Concluse le 4 settimane (ovvero la durata tipica di uno sprint), al termine della retrospettiva, si inizia con la pianificazione di un nuovo sprint, fino al raggiungimento del risultato finale.
Chiarite le modalità per attivare correttamente un progetto secondo la metodologia Scrum, bisognerebbe sottolineare perché adottare tale metodo e quali sono le opportunità.
Certamente occorre partire da una basilare considerazione di scenario. Nel contesto imprenditoriale odierno, estremamente dinamico e competitivo, la velocità di risposta alle richieste del business e del mercato rappresenta un fattore critico di successo.
La metodologia Scrum permette quindi di accelerare il time-to-market applicativo grazie alla suddivisione del processo in sprint e alla chiarezza di obiettivi sul breve periodo. Un team altamente focalizzato su un traguardo condiviso e raggiungibile in poco tempo è certamente più motivato e produttivo. I metodi di sviluppo tradizionali a cascata, che prevedono un’unica sequenza per passare dall’ideazione allo sviluppo al collaudo alla maintenance, portano a tempi di realizzazione molto lunghi, con un rischio di errore decisamente troppo alto. Basti pensare ai danni economici derivanti da progetti che, dopo mesi di intenso lavoro e grandi investimenti, si sono rivelati infine del tutto fallimentari. Con il metodo Scrum, invece, la possibilità di verifiche periodiche riduce l’eventualità di perseguire nell’errore e ottenere un prodotto allineato ai requisiti prefissati.
La collaborazione tra i team di sviluppo e gli stakeholders è un altro fattore che limita il pericolo di fallimento: poiché ogni progresso del software viene direttamente testato, è possibile raccogliere i feedback dagli utenti interessati, identificando subito eventuali falle.

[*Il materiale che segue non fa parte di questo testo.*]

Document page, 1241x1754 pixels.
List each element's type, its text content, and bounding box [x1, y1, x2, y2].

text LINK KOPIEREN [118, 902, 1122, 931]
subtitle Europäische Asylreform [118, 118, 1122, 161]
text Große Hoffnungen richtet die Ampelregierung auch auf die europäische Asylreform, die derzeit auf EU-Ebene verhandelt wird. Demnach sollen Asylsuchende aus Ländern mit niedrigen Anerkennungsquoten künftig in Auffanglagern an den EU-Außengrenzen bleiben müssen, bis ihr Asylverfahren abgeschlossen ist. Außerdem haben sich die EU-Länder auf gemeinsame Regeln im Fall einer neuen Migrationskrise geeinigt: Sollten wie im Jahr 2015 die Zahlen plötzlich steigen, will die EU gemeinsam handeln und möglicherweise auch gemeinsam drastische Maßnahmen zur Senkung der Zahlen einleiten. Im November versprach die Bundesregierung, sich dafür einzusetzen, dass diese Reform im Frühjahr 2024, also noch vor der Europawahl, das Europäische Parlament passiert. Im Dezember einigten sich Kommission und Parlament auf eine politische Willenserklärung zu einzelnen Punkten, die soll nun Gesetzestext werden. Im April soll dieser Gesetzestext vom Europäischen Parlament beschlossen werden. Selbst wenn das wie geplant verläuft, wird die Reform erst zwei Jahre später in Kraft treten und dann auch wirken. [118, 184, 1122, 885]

La metodologia Scrum, infine, si presta per tutte le moderne tecniche di sviluppo applicativo basate su microservizi, che rappresentano la tendenza più rilevante per il futuro. Con le nuove architetture, infatti, le applicazioni vengono concepite come un insieme modulare di unità funzionali indipendenti: agendo su una funzionalità, non si rischia di influenzare il comportamento dell’intera soluzione. Pertanto, è possibile agire proprio per piccoli interventi incrementali, che toccano solo alcuni aspetti del software, in base alle richieste e ai feedback degli utilizzatori. Ovviamente questo presuppone ancora una volta la stretta e sinergica cooperazione tra sviluppatori e utenti aziendali, come prescrive appunto l’approccio Scrum.